When the decedent’s family sued Alltrade and Whispering Brook, Motorists intervened to determine the priority of coverage between the two insurers. A trial court held that the two “other insurance” provisions were mutually repugnant excess clauses and therefore that the insurers were required to contribute equally to the underlying liability. An intermediate appellate court reversed, ruling that First Specialty’s provision was a nonstandard escape clause under Empire Fire & Marine Insurance Co. v. Haddix, 927 S.W.2d 843 (Ky. App. 1996). The appellate court therefore held that Motorists was required to provide primary coverage and First Specialty’s policy was excess to the Motorists policy.

Decision

The Kentucky Supreme Court reversed. The court explained that the test for mutual repugnancy is whether the two clauses are “indistinguishable in meaning and intent.” Finding that the “other insurance” provisions here met this standard, the court emphasized that both clauses seek to accomplish the exact same thing—to limit coverage in light of other available insurance by making its own coverage excess to other valid and collectible insurance. The court rejected First Specialty’s designation of its “other insurance” clause as a nonstandard escape clause, noting that it did not deny coverage altogether when other insurance covered the same risk.

Having determined the two clauses mutually repugnant, the court ruled that the loss should be apportioned equally between the two insurers.

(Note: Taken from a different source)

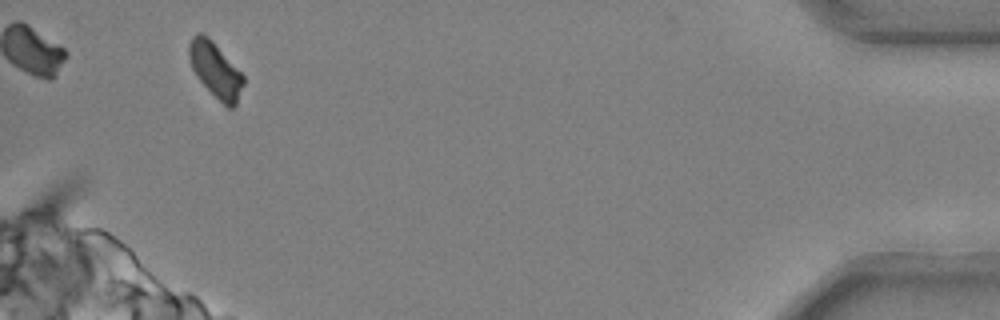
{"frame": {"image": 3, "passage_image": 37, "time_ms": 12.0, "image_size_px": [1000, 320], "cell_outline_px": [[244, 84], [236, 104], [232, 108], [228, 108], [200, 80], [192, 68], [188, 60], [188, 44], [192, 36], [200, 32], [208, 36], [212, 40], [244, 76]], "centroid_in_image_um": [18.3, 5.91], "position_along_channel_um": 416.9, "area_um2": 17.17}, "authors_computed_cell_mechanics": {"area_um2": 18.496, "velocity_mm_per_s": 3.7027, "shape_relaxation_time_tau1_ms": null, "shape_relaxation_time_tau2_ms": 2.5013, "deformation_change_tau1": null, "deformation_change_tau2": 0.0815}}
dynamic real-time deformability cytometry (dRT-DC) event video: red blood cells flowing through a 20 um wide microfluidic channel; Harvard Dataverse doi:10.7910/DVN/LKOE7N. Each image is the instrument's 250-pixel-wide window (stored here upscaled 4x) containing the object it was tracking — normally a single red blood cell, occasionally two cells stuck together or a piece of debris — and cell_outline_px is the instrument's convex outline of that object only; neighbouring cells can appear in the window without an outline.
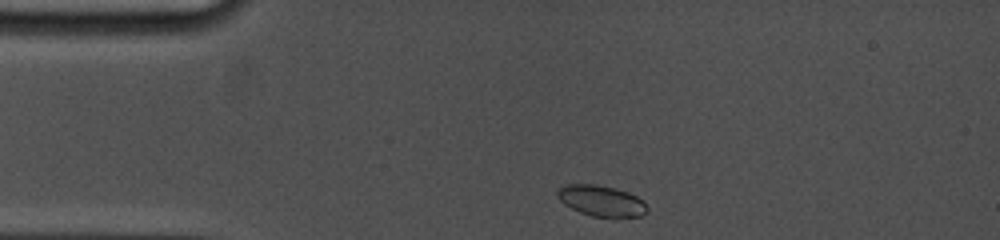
{"species": "common noctule bat (a hibernating species)", "species_latin": "Nyctalus noctula", "temperature_condition": "cold", "stored_images_in_passage": 8, "camera_frame_rate_fps": 5000, "um_per_image_px": 0.085, "animal": {"sex": "female", "body_mass_g": 19.0, "forearm_length_mm": 53.3}, "frame": {"image": 1, "passage_image": 1, "time_ms": 0.0, "image_size_px": [1000, 240], "cell_outline_px": [[648, 212], [640, 216], [616, 220], [612, 220], [592, 216], [580, 212], [564, 204], [556, 196], [556, 188], [568, 184], [596, 184], [628, 192], [636, 196], [648, 208]], "centroid_in_image_um": [51.11, 17.11], "position_along_channel_um": 33.9, "area_um2": 16.65}}
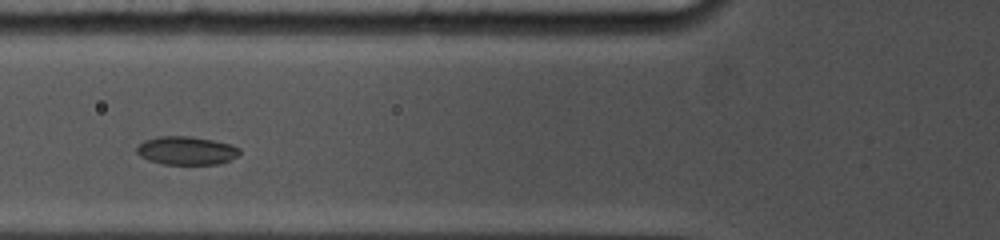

The court acknowledged that in other cases, courts have apportioned losses on a pro rata basis in light of particular circumstances, but held that equal shares was warranted here based on the co-primary status of the two insurers for both policyholders as well as the identical limits of liability.

Comments

The Kentucky Supreme Court expressly overruled Haddix, in which a Kentucky appellate court ruled that the phrase “whether primary, excess, contingent, or any other basis” in an “other insurance” provision renders it a nonstandard escape clause. Instead, the Kentucky Supreme Court held that courts must examine the specific language of each “other insurance” clause at issue in order to determine priority, and that even absent identical language, two clauses may be deemed mutually repugnant if their intent and meaning are the same.